There's a new version of the HubSpot API

As of November 30, 2022, HubSpot API keys are no longer a supported authentication method for accessing HubSpot APIs. Instead, you should use a private app access token or OAuth to authenticate API calls. Learn more about this change and how to migrate an API key integration to use a private app instead.

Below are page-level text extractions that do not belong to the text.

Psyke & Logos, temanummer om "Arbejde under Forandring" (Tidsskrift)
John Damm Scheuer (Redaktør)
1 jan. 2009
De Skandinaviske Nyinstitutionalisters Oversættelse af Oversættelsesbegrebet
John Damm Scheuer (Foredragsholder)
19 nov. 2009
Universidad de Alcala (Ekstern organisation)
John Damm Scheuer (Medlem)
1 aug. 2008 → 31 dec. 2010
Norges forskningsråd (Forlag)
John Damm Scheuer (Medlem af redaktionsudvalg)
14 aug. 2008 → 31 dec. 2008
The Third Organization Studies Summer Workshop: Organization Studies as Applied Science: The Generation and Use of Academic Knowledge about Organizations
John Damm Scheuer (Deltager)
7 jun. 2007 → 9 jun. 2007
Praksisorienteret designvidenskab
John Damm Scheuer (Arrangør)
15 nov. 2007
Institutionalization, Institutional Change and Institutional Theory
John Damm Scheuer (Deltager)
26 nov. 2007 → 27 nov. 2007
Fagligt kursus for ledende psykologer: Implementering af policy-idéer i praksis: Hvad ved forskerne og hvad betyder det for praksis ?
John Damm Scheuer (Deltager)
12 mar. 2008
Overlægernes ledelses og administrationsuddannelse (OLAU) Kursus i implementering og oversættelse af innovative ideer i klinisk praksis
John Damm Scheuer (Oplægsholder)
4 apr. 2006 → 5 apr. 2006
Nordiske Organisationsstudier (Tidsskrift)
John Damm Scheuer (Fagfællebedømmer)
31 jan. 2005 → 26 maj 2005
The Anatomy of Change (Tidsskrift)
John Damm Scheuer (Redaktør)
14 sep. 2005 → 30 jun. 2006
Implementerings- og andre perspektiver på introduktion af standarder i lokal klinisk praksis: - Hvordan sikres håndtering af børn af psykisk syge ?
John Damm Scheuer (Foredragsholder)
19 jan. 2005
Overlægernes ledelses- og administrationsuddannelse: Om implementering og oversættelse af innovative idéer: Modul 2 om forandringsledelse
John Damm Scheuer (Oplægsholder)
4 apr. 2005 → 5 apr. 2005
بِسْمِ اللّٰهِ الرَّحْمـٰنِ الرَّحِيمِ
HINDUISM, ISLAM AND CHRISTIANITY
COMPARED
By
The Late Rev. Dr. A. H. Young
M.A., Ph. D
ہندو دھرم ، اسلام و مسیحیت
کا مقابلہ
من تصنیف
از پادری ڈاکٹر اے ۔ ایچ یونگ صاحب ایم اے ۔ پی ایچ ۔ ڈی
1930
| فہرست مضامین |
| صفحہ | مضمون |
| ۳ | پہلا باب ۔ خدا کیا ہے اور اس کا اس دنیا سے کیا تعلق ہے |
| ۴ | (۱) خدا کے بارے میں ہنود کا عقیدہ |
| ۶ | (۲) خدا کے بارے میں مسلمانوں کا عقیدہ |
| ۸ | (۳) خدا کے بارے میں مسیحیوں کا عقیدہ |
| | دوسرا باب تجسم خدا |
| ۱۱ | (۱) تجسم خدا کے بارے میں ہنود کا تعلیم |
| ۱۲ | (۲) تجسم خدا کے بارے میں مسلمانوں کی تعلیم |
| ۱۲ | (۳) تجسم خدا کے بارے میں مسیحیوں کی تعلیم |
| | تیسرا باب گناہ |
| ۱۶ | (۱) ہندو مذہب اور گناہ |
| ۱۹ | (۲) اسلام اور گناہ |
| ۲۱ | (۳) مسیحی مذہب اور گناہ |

Get OAuth 2.0 access and refresh tokens

Last updated October 1, 2021

POST /oauth/v1/token

Method Details

HTTP Methods:

POST

Content Type:

application/x-www-form-urlencoded

Response Format:

json

Requires Authentication?

Yes

Rate Limited?

Yes

Headers

User-Agent

Products:

Marketing & CRM

Use the code you get after a user authorizes your app to get an access token and refresh token. The access token will be used to authenticate requests that your app makes. Access tokens are short lived, so you can use the refresh token to get a new access token when the current access token expires.
Note: HubSpot access tokens will fluctuate in size as we change the information that is encoded. We recommend allowing for tokens to be up to 300 characters to account for any changes.
Required parameters How to use Description
Grant type  grant_type=authorization_code
Used in the request body
The grant type of the request, must be authorization_code for the initial request to get the access and refresh tokens.
Client ID client_id=x The Client ID of your app.
Client secret client_secret=x
Used in the request body
The Client Secret of your app.
Redirect URI  redirect_uri=x
Used in the request body
The redirect URI that was used when the user authorized your app. This must exactly match the redirect_uri used when initiating the OAuth 2.0 connection.
Code code=x
Used in the request body
The code parameter returned to your redirect URI when the user authorized your app.